Voilà pourquoi j’en suis arrivé à prôner la légalisation1, pour contrôler la production, l’importation et sortir de l’hypocrisie générale. Cela nous permettra d’échanger différemment avec le roi du Maroc, par exemple. Légalisons, et les produis fiscaux pourraient être dédiés à une prévention réelle, à l’information des plus jeunes. La vente serait réservée aux majeurs, dans le cadre d’un établissement public, qui répertorierait les commerces autorisés. Il faudrait aussi contraventionnaliser la conduite à risque, comme pour l’alcool et être plus efficace sur la répression des trafics, du deal, des gros trafiquants qui alimentent d’autres filières, etc. Le cannabis a changé, avec des taux de THC plus forts, des coupures avec de la poudre de pneu ou des microbilles, provoquant des dégâts en matière de santé publique. Si on légalisait on pourrait proposer un cannabis bio, à 8% de THC...

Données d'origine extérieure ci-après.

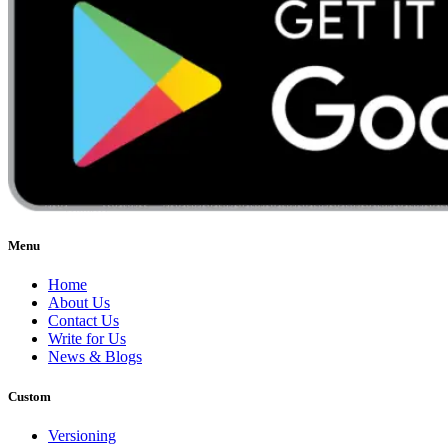
Menu
Home
About Us
Contact Us
Write for Us
News & Blogs
Custom
Versioning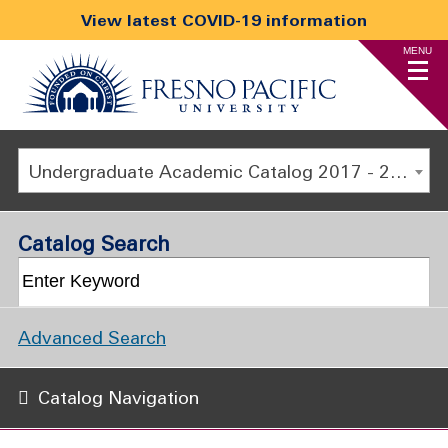
View latest COVID-19 information
MENU
Undergraduate Academic Catalog 2017 - 2018 [ARCHIVED CATALOG]
Catalog Search
Advanced Search
Catalog Navigation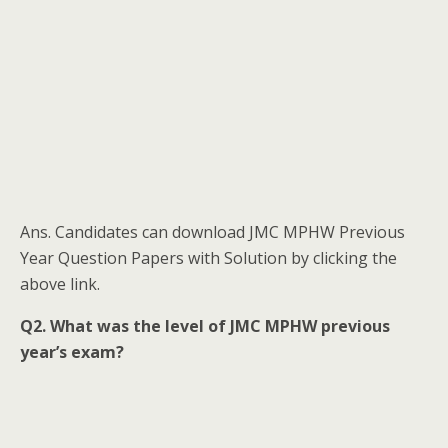
Ans. Candidates can download JMC MPHW Previous
Year Question Papers with Solution by clicking the
above link.
Q2. What was the level of JMC MPHW previous
year’s exam?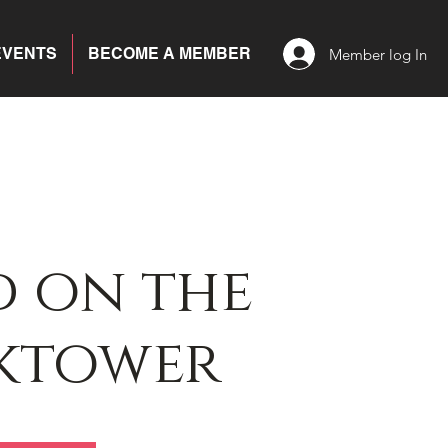
EVENTS
BECOME A MEMBER
Member log In
 on the
ktower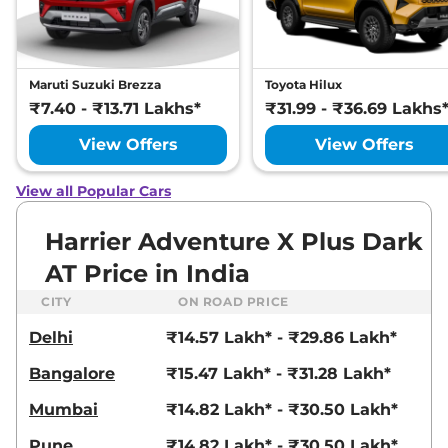
Manual
,
Petrol
,
16.8 kmpl
Compare
View Offers
Harrier
Fearless
₹22.72 Lakhs*
Maruti Suzuki Brezza
Toyota Hilux
Ultra
₹7.40 - ₹13.71 Lakhs*
₹31.99 - ₹36.69 Lakhs
168bhp@5000rpm
,
Manual
,
Petrol
,
16.8 kmpl
View Offers
View Offers
Compare
View Offers
View all Popular Cars
Harrier
FEARLESS X
₹23.25 Lakhs*
PLUS DIESEL
Harrier Adventure X Plus Dark
168bhp@3750rpm
,
Manual
,
AT Price in India
Diesel
,
16.80 kmpl
Compare
View Offers
CITY
ON ROAD PRICE
Delhi
₹14.57 Lakh* - ₹29.86 Lakh*
Harrier
Fearless
₹23.27 Lakhs*
Ultra Red #DARK
Bangalore
₹15.47 Lakh* - ₹31.28 Lakh*
168bhp@5000rpm
,
Manual
,
Petrol
,
16.8 kmpl
Mumbai
₹14.82 Lakh* - ₹30.50 Lakh*
Compare
View Offers
Pune
₹14.82 Lakh* - ₹30.50 Lakh*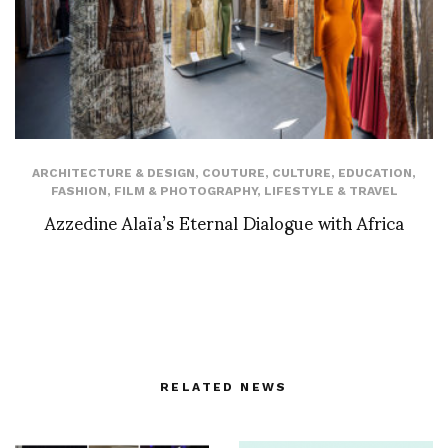
ARCHITECTURE & DESIGN
,
COUTURE
,
CULTURE
,
EDUCATION
,
FASHION
,
FILM & PHOTOGRAPHY
,
LIFESTYLE & TRAVEL
Azzedine Alaïa’s Eternal Dialogue with Africa
RELATED NEWS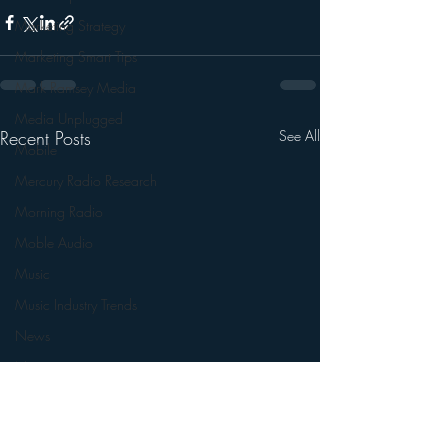
Marketing Strategy
Marketing Smart Tips
Mark Ramsey Media
Media Unplugged
Recent Posts
See All
Mobile
Mercury Radio Research
Morning Radio
Moble Audio
Music
Music Industry Trends
News
Naming
Nielsen
Performance Rights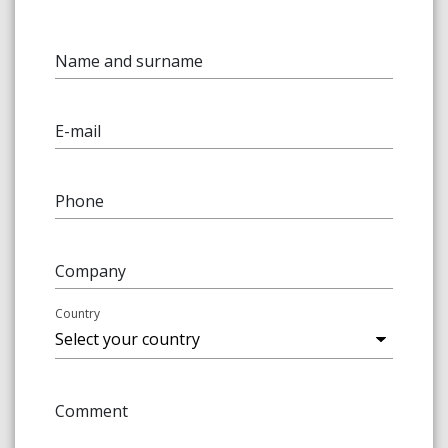
Name and surname
E-mail
Phone
Company
Country
Comment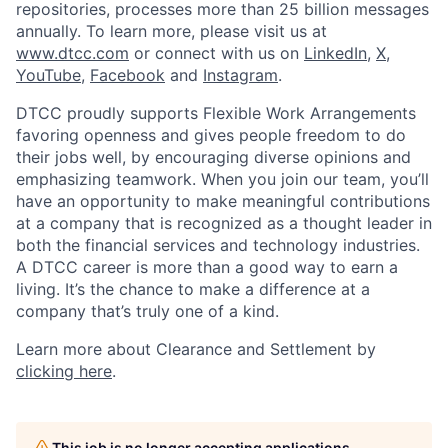
repositories, processes more than 25 billion messages
annually. To learn more, please visit us at
www.dtcc.com
or connect with us on
LinkedIn
,
X
,
YouTube
,
Facebook
and
Instagram
.
DTCC proudly supports Flexible Work Arrangements
favoring openness and gives people freedom to do
their jobs well, by encouraging diverse opinions and
emphasizing teamwork. When you join our team, you’ll
have an opportunity to make meaningful contributions
at a company that is recognized as a thought leader in
both the financial services and technology industries.
A DTCC career is more than a good way to earn a
living. It’s the chance to make a difference at a
company that’s truly one of a kind.
Learn more about Clearance and Settlement by
clicking here
.
This job is no longer accepting applications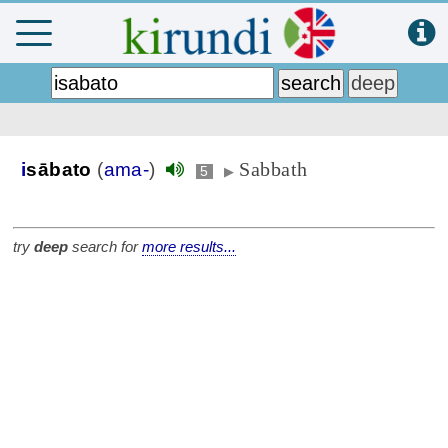
Sabbath
i
sābato
(
ama-
)
5
▶
try
deep
search for
more results...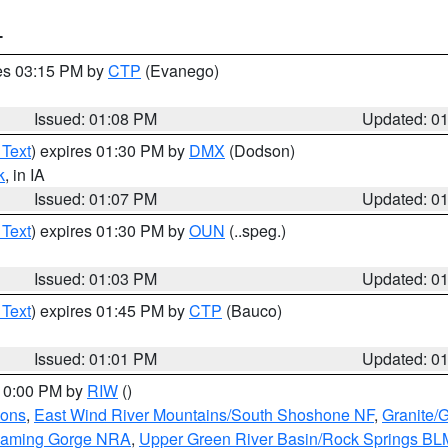
T
res 03:15 PM by
CTP
(Evanego)
Issued: 01:08 PM
Updated: 0
 Text
) expires 01:30 PM by
DMX
(Dodson)
k
, in IA
Issued: 01:07 PM
Updated: 0
 Text
) expires 01:30 PM by
OUN
(..speg.)
Issued: 01:03 PM
Updated: 0
 Text
) expires 01:45 PM by
CTP
(Bauco)
Issued: 01:01 PM
Updated: 0
 10:00 PM by
RIW
()
ions
,
East Wind River Mountains/South Shoshone NF
,
Granite/
Flaming Gorge NRA
,
Upper Green River Basin/Rock Springs BL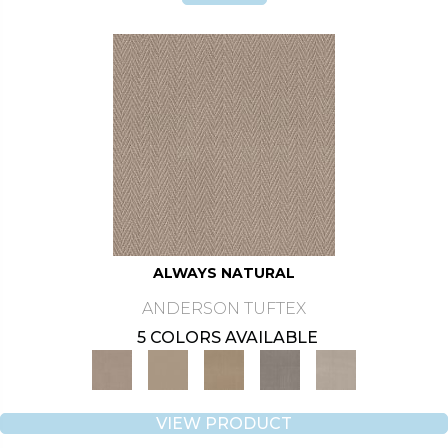
ALWAYS NATURAL
ANDERSON TUFTEX
5 COLORS AVAILABLE
VIEW PRODUCT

Le débat est bloqué, quelques ministres durant ce quinquennat s’en souviennent. En tant qu’ancien ministre de l’Intérieur, je n’ai pas à me soucier de ma cote de popularité, mais je pense qu’on ne peut pas rester dans l’immobilisme qui est une manière de faire progresser la consommation cannabique. Et je pense que c’est moins une affaire de ministre de l’Intérieur que de ministre de la Santé.

La loi de 1970 a vécu, il faudrait réunir les intelligences, créer un large débat public avec des médecins, policiers, magistrats, sociologues, et des politiques, pour avoir une vision plus large que rabougrie à la question politique. Il faut de la volonté, un peu de courage et de lucidité. L’exemple nous vient d’ailleurs, en Amérique, au Canada et l’Europe nous aidera à un moment ou à un autre, car il faudra harmoniser les pratiques.